* _Aim of the task_: Word for word, restate the records that come after this.

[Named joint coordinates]
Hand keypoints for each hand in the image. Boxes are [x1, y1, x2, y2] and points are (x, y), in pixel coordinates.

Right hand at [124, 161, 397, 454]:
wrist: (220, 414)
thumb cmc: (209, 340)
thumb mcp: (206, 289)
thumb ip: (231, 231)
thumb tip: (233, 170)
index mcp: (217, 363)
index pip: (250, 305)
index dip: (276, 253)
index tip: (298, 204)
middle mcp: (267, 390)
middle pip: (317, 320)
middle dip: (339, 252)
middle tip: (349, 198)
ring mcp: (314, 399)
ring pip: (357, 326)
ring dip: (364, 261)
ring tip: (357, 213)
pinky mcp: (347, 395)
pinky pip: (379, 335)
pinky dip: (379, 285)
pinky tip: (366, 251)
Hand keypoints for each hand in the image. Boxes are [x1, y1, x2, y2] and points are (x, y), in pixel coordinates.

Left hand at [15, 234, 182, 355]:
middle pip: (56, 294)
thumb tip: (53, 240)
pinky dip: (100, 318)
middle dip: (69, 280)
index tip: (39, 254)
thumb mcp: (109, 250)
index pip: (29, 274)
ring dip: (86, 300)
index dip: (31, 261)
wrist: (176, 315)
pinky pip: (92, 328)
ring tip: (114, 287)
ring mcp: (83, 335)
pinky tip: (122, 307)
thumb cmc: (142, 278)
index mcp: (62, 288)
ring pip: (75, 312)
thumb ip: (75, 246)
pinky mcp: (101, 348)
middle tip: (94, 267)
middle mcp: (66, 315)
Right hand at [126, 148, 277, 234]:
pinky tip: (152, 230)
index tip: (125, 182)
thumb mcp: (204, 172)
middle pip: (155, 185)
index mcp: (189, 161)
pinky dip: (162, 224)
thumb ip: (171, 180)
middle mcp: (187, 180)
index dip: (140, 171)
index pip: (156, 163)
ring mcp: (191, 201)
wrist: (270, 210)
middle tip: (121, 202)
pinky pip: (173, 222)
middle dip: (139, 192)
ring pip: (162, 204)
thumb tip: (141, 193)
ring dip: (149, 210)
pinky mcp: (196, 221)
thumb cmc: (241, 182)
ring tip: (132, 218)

* _Result for this exercise_:
Hand keypoints for each hand in the image. Boxes are [x1, y1, x2, y2] and points are (x, y), in pixel coordinates.

Right hand at [124, 161, 397, 454]:
wrist: (220, 414)
thumb cmc: (209, 340)
thumb mcp: (206, 289)
thumb ip: (231, 231)
thumb tip: (233, 170)
index mcp: (217, 363)
index pip: (250, 305)
index dip: (276, 253)
index tip: (298, 204)
middle mcp: (267, 390)
middle pip: (317, 320)
middle dip: (339, 252)
middle tip: (349, 198)
ring mcp: (314, 399)
ring pip: (357, 326)
ring dip: (364, 261)
ring tip: (357, 213)
pinky mcp: (347, 395)
pinky pip: (379, 335)
pinky dip: (379, 285)
pinky tip: (366, 251)
Hand keypoints for each hand in the image. Boxes are [x1, y1, x2, y2] and points are (x, y), in pixel coordinates.

Left hand at [15, 234, 182, 355]:
middle pip: (56, 294)
thumb tip: (53, 240)
pinky dip: (100, 318)
middle dip: (69, 280)
index tip: (39, 254)
thumb mcp: (109, 250)
index pip: (29, 274)
ring dip: (86, 300)
index dip: (31, 261)
wrist: (176, 315)
pinky pip: (92, 328)
ring tip: (114, 287)
ring mcp: (83, 335)
pinky tip: (122, 307)
thumb cmc: (142, 278)
index mcp: (62, 288)
ring pip: (75, 312)
thumb ip: (75, 246)
pinky mcp: (101, 348)
middle tip: (94, 267)
middle mcp: (66, 315)
Right hand at [126, 148, 277, 234]:
pinky tip: (152, 230)
index tip: (125, 182)
thumb mcp: (204, 172)
middle pip: (155, 185)
index mcp: (189, 161)
pinky dip: (162, 224)
thumb ip: (171, 180)
middle mcp: (187, 180)
index dip: (140, 171)
index pip: (156, 163)
ring mcp: (191, 201)
wrist: (270, 210)
middle tip: (121, 202)
pinky pip: (173, 222)
middle dip: (139, 192)
ring pip: (162, 204)
thumb tip: (141, 193)
ring dip: (149, 210)
pinky mcp: (196, 221)
thumb cmc: (241, 182)
ring tip: (132, 218)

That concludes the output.